-- Begin Provided text --

Misinformation effect

Our materials were again successful in eliciting a typical misinformation effect during Session 1. For both the jacket, χ2(1, N = 439) = 32.43, p < .001, φ = .27, and item stolen questions, χ2(1, N = 439) = 43.80, p < .001, φ = .32, participants in the misinformation condition were significantly more likely to endorse the misinformation than participants in the control condition.

We next explored whether the misinformation effect shown in Session 1 persisted into Session 2 by conducting separate chi-square tests for each debriefing condition. For the jacket question (see Fig. 2), there was a statistically significant misinformation effect in Session 2 in the no debriefing condition, χ2(1, N =144) = 5.23, p = .022, φ = .19, in the typical debriefing condition, χ2(1, N = 146) = 4.12, p = .042, φ = .17, and in the enhanced debriefing condition, χ2(1, N = 148) = 4.20, p = .040, φ = .17.

Fig. 2
figure 2

Misinformation effect for jacket question in Study 2

However, a different pattern emerged for the item stolen question (see Fig. 3). We found a statistically significant misinformation effect for those in the no debriefing condition, χ2(1, N = 144) = 20.74, p < .001, φ = .38, and those in the typical debriefing condition, χ2 (1, N = 146) = 13.70, p < .001, φ = .31. No statistically significant misinformation effect occurred for those in the enhanced debriefing condition, χ2 (1, N = 148) = 0.28, p = .597, φ = .04. Thus, the enhanced debriefing was effective in mitigating the misinformation effect over time only for the item that was specifically named in the debriefing.

Fig. 3
figure 3

Misinformation effect for item stolen question in Study 2

These analyses demonstrate an overall misinformation effect across all participants but do not show the pattern of how participants changed their responses over time. Table 2 displays how participants in the misinformation condition responded across the two sessions. So, for instance, 77% of participants in the misinformation/no debriefing condition that endorsed the jacket misinformation at Session 1 continued to do so at Session 2. Consistent with earlier analyses, participants remained largely consistent in their responses over time. If a participant did not endorse the misinformation at Session 1, they largely did not at Session 2. Similarly, if a participant did endorse the misinformation at Session 1, they typically also did in Session 2. This pattern noticeably diverges only for participants in the misinformation/enhanced debriefing condition for the item stolen question. Only 18% of these participants who endorsed the misinformation at Session 1 went on to endorse it at Session 2. For all other groups, 65% or more of the participants that endorsed the misinformation at Session 1 also did so at Session 2.

Table 2 Rate of misinformation endorsement at Session 2 by debriefing condition and Session 1 response, Study 2

Confidence

To explore how confidence changed over time in the misinformation and debriefing conditions, we conducted a three-way repeated measures ANOVA. For the jacket question, only the time by misinformation condition interaction was statistically significant, F (1, 432) = 4.04, p = .045, ηp2 = .01. Simple main effects revealed that there were no significant differences between confidence at Session 1 and Session 2 for the control condition, t (226) = 1.18, p = .240, d = 0.08, 95% CI [-0.05, 0.21]. Participants in the misinformation condition did show significant confidence change over time, t (210) = 3.95, p < .001, d = 0.27, 95% CI [0.13, 0.41]. Participants’ confidence at Session 1 (M = 3.31, SD = 1.27) was significantly higher than their confidence at Session 2 (M = 2.96, SD = 1.28). This replicates the results of Study 1.

-- End Provided text --

Jobs:
A - Answer these questions from the misinformation-effect results:
(i) What φ value was reported for the item stolen question in Session 1?
(ii) What share of participants in the misinformation/enhanced debriefing condition who endorsed the item stolen misinformation at Session 1 went on to endorse it at Session 2?
(iii) What was the mean confidence at Session 2 for participants in the misinformation condition on the jacket question?
B - Rewrite the misinformation-effect results from "We next explored" up to and including "p = .040, φ = .17.", renaming "jacket question" as "coat question".
C - Carry on with the misinformation-effect results, starting after their final sentence.

-- Begin Provided material --

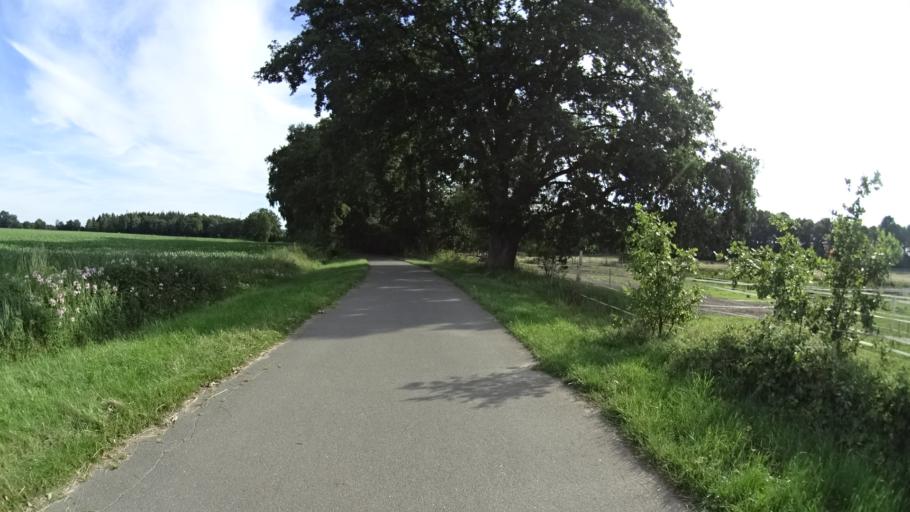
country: DE
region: Lower Saxony
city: Reppenstedt
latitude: 53.2409
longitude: 10.3588
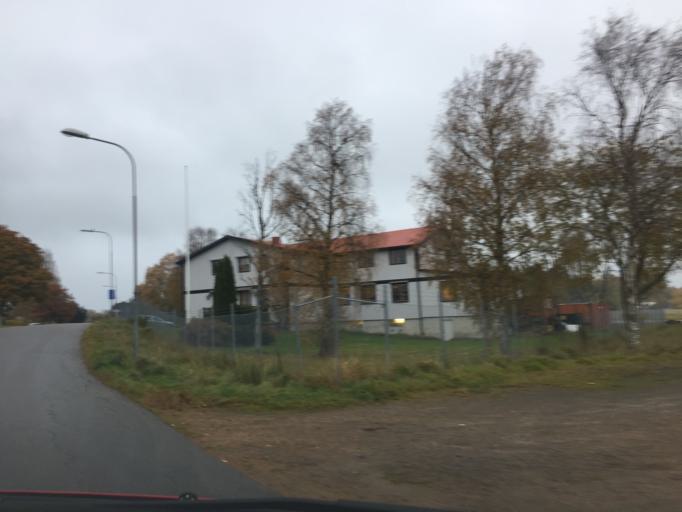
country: SE
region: Vaestra Goetaland
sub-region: Trollhattan
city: Sjuntorp
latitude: 58.1587
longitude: 12.3046
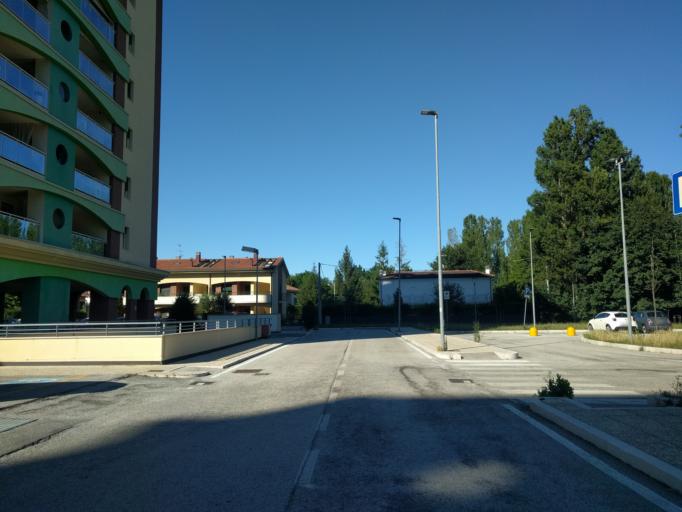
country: IT
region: The Marches
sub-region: Provincia di Pesaro e Urbino
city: Pesaro
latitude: 43.8886
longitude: 12.9098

-- End Provided material --

Outputs by task:
A -
(i) φ = .32
(ii) 18%
(iii) M = 2.96

B -
We next explored whether the misinformation effect shown in Session 1 persisted into Session 2 by conducting separate chi-square tests for each debriefing condition. For the coat question (see Fig. 2), there was a statistically significant misinformation effect in Session 2 in the no debriefing condition, χ2(1, N =144) = 5.23, p = .022, φ = .19, in the typical debriefing condition, χ2(1, N = 146) = 4.12, p = .042, φ = .17, and in the enhanced debriefing condition, χ2(1, N = 148) = 4.20, p = .040, φ = .17.

C -
We then conducted a parallel three-way ANOVA for the item stolen question. Only the two-way interaction between time and debriefing condition emerged as statistically significant, F (2, 432) = 12.01, p < .001, ηp2 = .05. Simple main effects revealed this interaction was driven by participants in the enhanced debriefing condition. Participants in the enhanced debriefing condition reported significantly higher confidence at Session 2 (M = 3.77, SD = 1.26) than at Session 1 (M = 3.28, SD = 1.43), t (147) = 4.10, p < .001, d = 0.34, 95% CI [0.17, 0.50].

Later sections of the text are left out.